◆ PROBLEM DESCRIPTION:
Find the line containing "1/weight | Justification |" in the records below. Copy exactly that line and each one after it, ending at the line containing "near extirpation linked to rats |", and nothing more.

Stored entries:
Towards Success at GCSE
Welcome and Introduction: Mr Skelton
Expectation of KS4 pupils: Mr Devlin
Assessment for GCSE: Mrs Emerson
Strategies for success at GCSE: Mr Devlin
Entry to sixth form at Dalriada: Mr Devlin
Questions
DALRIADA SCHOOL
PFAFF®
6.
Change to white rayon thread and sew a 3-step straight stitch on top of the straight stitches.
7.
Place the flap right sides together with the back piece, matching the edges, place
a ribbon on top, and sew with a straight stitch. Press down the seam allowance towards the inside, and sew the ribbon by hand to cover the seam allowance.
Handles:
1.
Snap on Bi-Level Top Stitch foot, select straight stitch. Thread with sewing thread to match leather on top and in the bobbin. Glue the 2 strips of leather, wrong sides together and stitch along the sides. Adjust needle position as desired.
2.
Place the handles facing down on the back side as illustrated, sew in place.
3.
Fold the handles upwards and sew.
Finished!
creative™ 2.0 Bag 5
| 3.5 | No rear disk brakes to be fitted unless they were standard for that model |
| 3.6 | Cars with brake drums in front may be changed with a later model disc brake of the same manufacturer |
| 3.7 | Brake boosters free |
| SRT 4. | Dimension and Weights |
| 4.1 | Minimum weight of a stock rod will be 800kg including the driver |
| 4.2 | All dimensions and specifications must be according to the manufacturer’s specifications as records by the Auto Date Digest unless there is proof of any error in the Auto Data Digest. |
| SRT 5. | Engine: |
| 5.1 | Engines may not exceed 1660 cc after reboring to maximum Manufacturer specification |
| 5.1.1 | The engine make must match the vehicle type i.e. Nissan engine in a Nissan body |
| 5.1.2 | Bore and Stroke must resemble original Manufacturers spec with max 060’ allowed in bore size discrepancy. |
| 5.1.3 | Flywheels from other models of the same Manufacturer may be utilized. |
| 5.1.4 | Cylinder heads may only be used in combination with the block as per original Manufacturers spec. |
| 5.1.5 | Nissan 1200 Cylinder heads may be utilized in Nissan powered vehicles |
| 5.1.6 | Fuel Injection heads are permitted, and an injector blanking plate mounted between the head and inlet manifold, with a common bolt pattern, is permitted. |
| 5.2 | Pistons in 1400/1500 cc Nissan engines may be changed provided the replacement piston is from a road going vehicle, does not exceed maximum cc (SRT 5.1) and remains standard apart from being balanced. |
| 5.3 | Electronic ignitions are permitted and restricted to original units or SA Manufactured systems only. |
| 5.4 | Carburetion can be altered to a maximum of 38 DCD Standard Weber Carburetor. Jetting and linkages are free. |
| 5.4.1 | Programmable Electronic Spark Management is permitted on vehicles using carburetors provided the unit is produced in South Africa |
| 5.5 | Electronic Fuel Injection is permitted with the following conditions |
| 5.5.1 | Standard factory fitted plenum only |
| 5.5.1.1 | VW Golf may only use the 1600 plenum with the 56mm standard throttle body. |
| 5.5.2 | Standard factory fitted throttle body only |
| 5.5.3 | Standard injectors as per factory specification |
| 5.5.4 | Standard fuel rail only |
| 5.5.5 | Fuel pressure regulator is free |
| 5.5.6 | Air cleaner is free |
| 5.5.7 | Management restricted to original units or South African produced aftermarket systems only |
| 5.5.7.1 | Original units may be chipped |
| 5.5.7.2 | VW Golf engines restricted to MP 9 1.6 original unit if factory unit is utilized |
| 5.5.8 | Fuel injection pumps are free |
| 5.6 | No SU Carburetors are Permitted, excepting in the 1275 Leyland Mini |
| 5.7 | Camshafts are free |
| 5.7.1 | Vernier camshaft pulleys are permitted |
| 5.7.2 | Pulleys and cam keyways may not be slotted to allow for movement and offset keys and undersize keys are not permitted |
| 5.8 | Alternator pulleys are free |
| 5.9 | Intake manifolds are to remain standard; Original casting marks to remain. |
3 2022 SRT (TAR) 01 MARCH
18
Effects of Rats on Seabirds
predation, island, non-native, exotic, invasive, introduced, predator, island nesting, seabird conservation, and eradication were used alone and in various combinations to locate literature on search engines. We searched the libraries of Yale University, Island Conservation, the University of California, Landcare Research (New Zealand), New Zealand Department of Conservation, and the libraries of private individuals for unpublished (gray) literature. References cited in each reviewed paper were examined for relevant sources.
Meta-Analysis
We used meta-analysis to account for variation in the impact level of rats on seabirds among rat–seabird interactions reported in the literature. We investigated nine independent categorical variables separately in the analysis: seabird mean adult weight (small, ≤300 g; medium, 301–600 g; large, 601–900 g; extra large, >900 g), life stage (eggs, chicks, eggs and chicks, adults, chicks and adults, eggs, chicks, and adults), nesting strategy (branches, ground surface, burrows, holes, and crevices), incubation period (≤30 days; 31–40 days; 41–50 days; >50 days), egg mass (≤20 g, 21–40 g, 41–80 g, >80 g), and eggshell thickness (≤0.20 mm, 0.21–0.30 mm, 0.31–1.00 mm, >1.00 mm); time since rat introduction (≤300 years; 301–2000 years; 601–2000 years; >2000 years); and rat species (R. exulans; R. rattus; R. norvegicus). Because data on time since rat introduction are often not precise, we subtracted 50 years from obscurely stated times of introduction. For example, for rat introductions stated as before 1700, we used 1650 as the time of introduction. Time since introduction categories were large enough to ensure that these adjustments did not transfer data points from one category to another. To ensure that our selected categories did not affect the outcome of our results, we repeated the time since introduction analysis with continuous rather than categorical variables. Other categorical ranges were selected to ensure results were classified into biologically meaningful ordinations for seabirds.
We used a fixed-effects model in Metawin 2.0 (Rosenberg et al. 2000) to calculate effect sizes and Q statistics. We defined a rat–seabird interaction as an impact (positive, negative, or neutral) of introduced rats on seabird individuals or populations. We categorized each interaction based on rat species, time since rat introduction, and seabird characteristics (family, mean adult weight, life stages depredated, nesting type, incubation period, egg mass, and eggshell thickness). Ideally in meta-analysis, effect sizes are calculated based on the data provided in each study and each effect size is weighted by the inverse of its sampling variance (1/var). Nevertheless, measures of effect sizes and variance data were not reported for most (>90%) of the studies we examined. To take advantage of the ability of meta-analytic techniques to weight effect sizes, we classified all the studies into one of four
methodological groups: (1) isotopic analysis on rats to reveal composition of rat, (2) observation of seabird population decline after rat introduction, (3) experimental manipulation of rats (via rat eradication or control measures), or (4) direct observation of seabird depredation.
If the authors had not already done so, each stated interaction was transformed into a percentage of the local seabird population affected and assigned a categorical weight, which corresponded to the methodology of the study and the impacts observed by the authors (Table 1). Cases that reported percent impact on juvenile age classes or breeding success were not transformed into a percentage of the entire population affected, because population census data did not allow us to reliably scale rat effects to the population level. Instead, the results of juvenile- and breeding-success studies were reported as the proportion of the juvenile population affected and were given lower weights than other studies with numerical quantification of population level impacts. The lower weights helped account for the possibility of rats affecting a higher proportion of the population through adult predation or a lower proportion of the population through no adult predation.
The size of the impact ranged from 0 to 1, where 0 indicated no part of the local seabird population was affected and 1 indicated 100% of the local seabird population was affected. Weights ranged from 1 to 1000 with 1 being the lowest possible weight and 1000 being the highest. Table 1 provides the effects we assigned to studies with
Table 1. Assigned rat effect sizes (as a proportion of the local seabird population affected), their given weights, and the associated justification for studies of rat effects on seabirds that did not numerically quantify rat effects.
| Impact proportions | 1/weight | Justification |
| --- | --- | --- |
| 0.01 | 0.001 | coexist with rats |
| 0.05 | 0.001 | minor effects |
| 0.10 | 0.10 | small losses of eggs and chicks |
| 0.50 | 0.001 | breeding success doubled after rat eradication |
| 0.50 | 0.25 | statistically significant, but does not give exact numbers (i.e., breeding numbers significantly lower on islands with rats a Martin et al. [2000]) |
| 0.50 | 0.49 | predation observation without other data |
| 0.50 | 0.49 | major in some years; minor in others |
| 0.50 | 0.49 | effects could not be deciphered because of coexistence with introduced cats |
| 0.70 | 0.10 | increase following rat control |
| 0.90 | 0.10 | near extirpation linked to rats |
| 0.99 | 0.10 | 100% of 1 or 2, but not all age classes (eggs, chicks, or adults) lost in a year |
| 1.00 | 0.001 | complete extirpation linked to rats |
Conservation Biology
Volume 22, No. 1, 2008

◆ RESPONSE BOX:
| Impact proportions | 1/weight | Justification |
| --- | --- | --- |
| 0.01 | 0.001 | coexist with rats |
| 0.05 | 0.001 | minor effects |
| 0.10 | 0.10 | small losses of eggs and chicks |
| 0.50 | 0.001 | breeding success doubled after rat eradication |
| 0.50 | 0.25 | statistically significant, but does not give exact numbers (i.e., breeding numbers significantly lower on islands with rats a Martin et al. [2000]) |
| 0.50 | 0.49 | predation observation without other data |
| 0.50 | 0.49 | major in some years; minor in others |
| 0.50 | 0.49 | effects could not be deciphered because of coexistence with introduced cats |
| 0.70 | 0.10 | increase following rat control |
| 0.90 | 0.10 | near extirpation linked to rats |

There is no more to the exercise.